§ **Texte source**:
--

Le calculateur quantique en biologie ; une révolution scientifique et culturelle

par Bernard Dugué
lundi 28 janvier 2013

Le monde classique que nous percevons se présente comme un immense terrain ou des objets se déplacent et où des effets se produisent objectivement lorsque des agents influent sur les choses alors que l’on peut établir des rapports de causalité. Celui qui cause agit à un endroit précis sur celui qui reçoit l’effet. Le monde objectif est spatiotemporel et causal. Trois catégories sont impliquées, l’espace, le temps, le lien de causalité. Dans l’espace se situe le rapport de contact par lequel l’effet se transmet. Le temps scinde le déroulement de l’action en un avant et un après. L’espace-temps est au sens topologique un domaine d’interfaces non pas figées mais dynamiques, en mouvement. C’est au sens ontologique un champ d’expression, un lieu où les choses apparaissent puis disparaissent. La succession des apparitions et disparition s’appelle le temps. Mais derrière cet univers matériel et causal se dessine un autre domaine, invisible mais pourtant impliqué dans le monde qui apparaît. Ce domaine, on peut lui attribuer les propriétés d’un calculateur mais d’un genre assez spécial. Faut-il l’appeler calculateur quantique ? Pourquoi pas mais encore faut-il comprendre de quoi il s’agit. Les travaux récents sur la décohérence ont été extrapolés par les physiciens qui ont imaginé la possibilité d’un calcul quantique sur la base d’un argument, la possibilité de dépasser le dispositif binaire en vigueur dans les processeurs d’ordinateur. Le principe étant de jouer sur les états imbriqués et superposés. Les expériences de décohérence, récemment couronnées par le Nobel, on permis d’observer des superpositions d’état mais dès que le système interagit avec notre monde classique, la cohérence est détruite, ce qui limite forcément les possibilités de construire un ordinateur quantique. Néanmoins, le concept d’ordinateur quantique peut s’avérer d’une haute valeur heuristique pour comprendre ce qui échappe à l’entendement scientifique contemporain, celui-ci étant limité par le champ causal et spatio-temporel des phénomènes, tout autant que par les limites du calcul binaire.

--

§ **Énoncé**: Selon le texte source, quelles sont les trois catégories impliquées dans le monde objectif ? Les lignes ci-dessous ne sont pas nécessaires pour répondre.

--

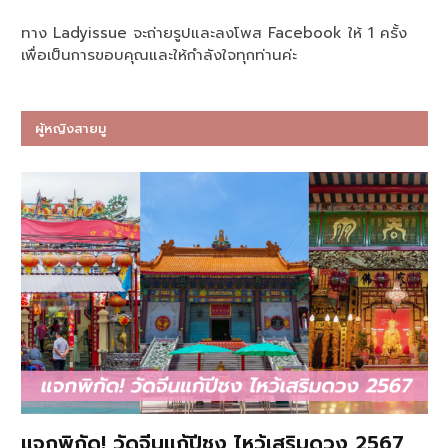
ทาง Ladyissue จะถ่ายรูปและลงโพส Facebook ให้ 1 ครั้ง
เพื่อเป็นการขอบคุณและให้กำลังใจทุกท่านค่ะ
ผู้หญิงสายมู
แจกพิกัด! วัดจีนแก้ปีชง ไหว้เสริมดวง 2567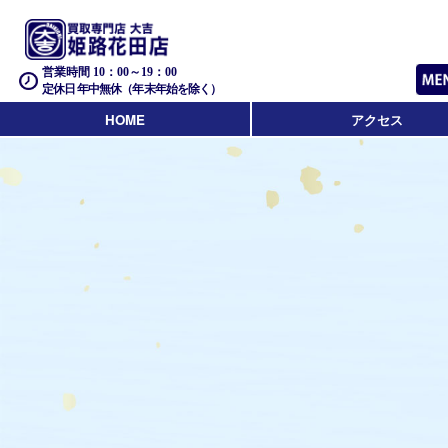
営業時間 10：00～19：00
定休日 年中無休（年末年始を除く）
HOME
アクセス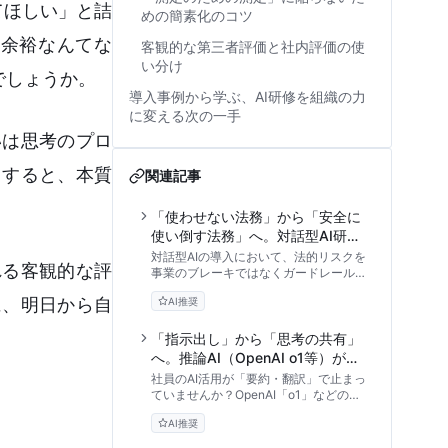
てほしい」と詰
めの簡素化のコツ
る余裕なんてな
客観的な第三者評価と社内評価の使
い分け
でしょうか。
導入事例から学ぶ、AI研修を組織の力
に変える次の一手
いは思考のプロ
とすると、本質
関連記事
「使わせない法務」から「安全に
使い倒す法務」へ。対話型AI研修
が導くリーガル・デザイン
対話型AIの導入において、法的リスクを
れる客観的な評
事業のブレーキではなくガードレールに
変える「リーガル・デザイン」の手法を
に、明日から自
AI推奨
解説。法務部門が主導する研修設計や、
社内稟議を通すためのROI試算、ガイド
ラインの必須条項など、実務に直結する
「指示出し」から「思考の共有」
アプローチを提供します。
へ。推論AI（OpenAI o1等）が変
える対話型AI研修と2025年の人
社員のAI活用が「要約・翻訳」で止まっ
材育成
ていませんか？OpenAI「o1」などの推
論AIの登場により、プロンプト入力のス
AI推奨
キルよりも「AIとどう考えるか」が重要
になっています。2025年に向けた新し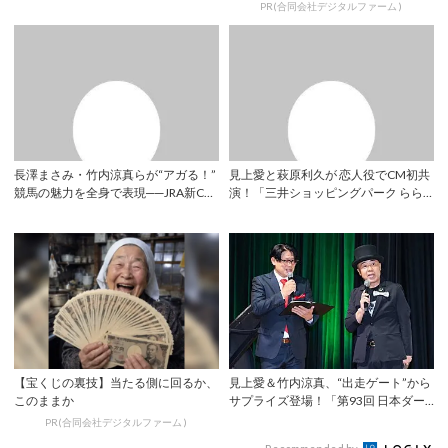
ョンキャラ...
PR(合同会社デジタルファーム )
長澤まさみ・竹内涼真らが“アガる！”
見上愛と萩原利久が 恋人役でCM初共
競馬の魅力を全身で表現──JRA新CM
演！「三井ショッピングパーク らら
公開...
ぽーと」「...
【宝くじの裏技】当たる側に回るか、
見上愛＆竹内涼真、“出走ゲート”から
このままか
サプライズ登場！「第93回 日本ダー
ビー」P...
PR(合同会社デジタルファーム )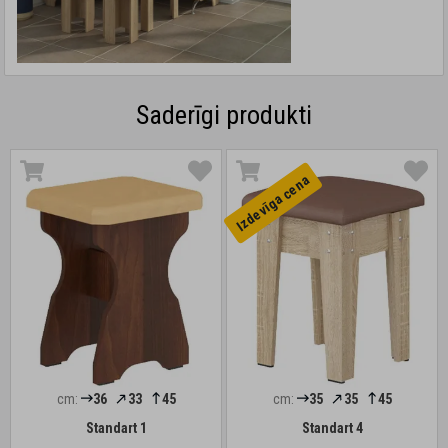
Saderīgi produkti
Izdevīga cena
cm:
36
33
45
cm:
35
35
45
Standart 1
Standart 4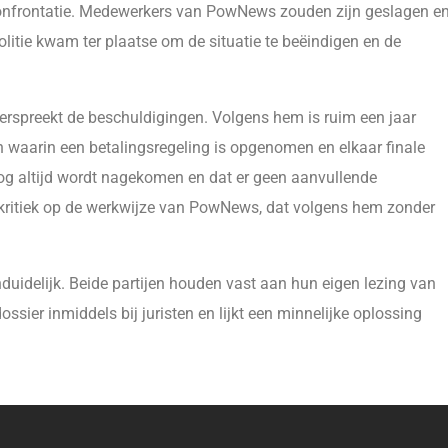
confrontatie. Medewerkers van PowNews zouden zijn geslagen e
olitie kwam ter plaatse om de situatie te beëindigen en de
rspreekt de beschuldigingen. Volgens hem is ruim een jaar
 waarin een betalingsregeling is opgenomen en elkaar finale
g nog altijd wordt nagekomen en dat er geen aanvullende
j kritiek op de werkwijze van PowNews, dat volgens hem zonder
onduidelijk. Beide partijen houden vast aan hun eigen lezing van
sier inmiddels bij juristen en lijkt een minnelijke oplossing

--

§ **Solution**: L'espace, le temps et le lien de causalité.